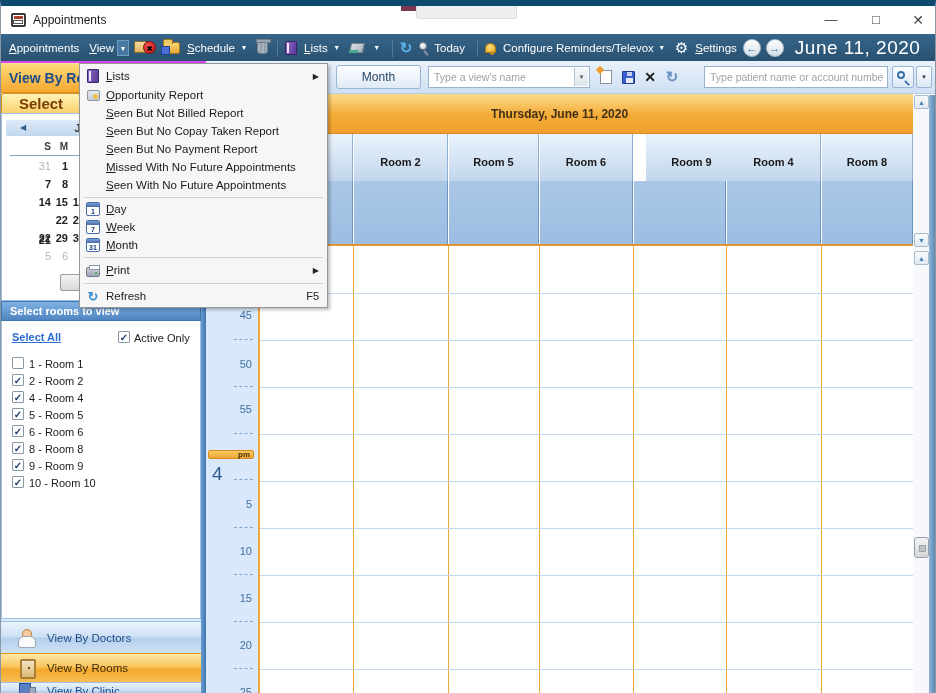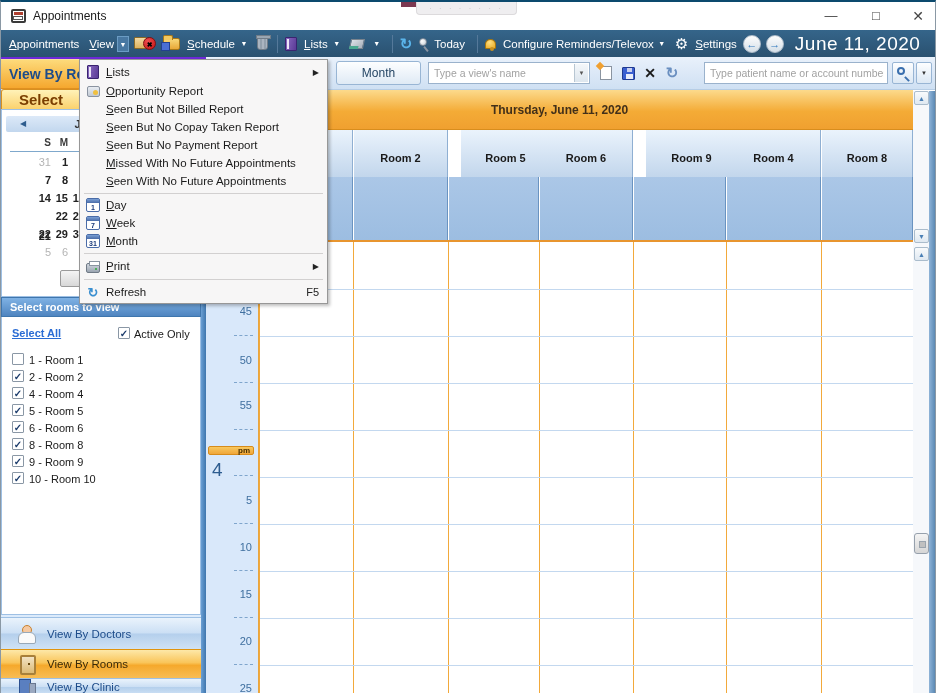--- a/index.html
+++ b/index.html
@@ -1,18 +1,18 @@
 <!DOCTYPE html>
 <html><head>
 <meta charset="utf-8">
 <style>
   html,body{margin:0;padding:0;background:#9a9a9a;}
   *{box-sizing:border-box;font-family:"Liberation Sans",sans-serif;}
-  #win{position:relative;width:936px;height:693px;background:#6d28d9;overflow:hidden;
-       border-left:1px solid #8a98a4;border-top:2px solid #0c4a6e;border-right:1px solid #8a98a4;}
+  #win{position:relative;width:936px;height:693px;background:#d946ef;overflow:hidden;
+       border-left:1px solid #8a98a4;border-top:6px solid #0c4a6e;border-right:1px solid #8a98a4;}
 
   
   #titlebar{position:absolute;left:0;top:0;right:0;height:28px;background:#fff;}
   #appicon{position:absolute;left:10px;top:7px;width:15px;height:14px;border:2px solid #3a3a3a;border-radius:2px;background:#fff;}
   #appicon:before{content:"";position:absolute;left:1px;top:1px;right:1px;height:3px;background:#b04030;}
   #appicon:after{content:"";position:absolute;left:1px;top:6px;width:8px;height:2px;box-shadow:0 0 0 1px #555;}
   #apptitle{position:absolute;left:32px;top:7px;font-size:12px;color:#1a1a1a;}
   .wctl{position:absolute;top:4px;width:30px;height:20px;text-align:center;font-size:13px;color:#444;line-height:20px;}
   #btn-min{left:815px;} #btn-max{left:860px;} #btn-close{left:902px;font-size:14px;}
   
@@ -247,21 +247,21 @@
         </div>
       <div id="search-drop">▼</div>
     </div>
 
     <div id="banner">Thursday, June 11, 2020</div>
     <div id="gutter"></div>
     <div id="gridbg"></div>
     <div id="headers">
         <div class="rh-cell" style="left: 54px; width: 93px;"></div>
         <div class="rh-cell" style="left: 148px; width: 94px; text-align: center;">Room 2</div>
-        <div class="rh-cell" style="left: 243px; width: 90px; margin-left: 12px;">Room 5</div>
+        <div class="rh-cell" style="left: 243px; width: 90px;">Room 5</div>
         <div class="rh-cell" style="left: 334px; width: 93px;">Room 6</div>
         <div class="rh-cell" style="left: 440px; width: 92px;">Room 9</div>
         <div class="rh-cell" style="left: 521px; width: 94px;">Room 4</div>
         <div class="rh-cell" style="left: 616px; width: 91px;">Room 8</div>
       </div>
     <div id="band">
         <div class="band-cell" style="left: 54px; width: 93px;"></div>
         <div class="band-cell" style="left: 148px; width: 94px;"></div>
         <div class="band-cell" style="left: 243px; width: 90px;"></div>
         <div class="band-cell" style="left: 334px; width: 93px;"></div>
- - - - -
#### [WHAT TO WORK ON]
The expected answer is a copy of each line above containing "margin".

#### [OUTPUT OF THE TASK]
   html,body{margin:0;padding:0;background:#9a9a9a;}
-        <div class="rh-cell" style="left: 243px; width: 90px; margin-left: 12px;">Room 5</div>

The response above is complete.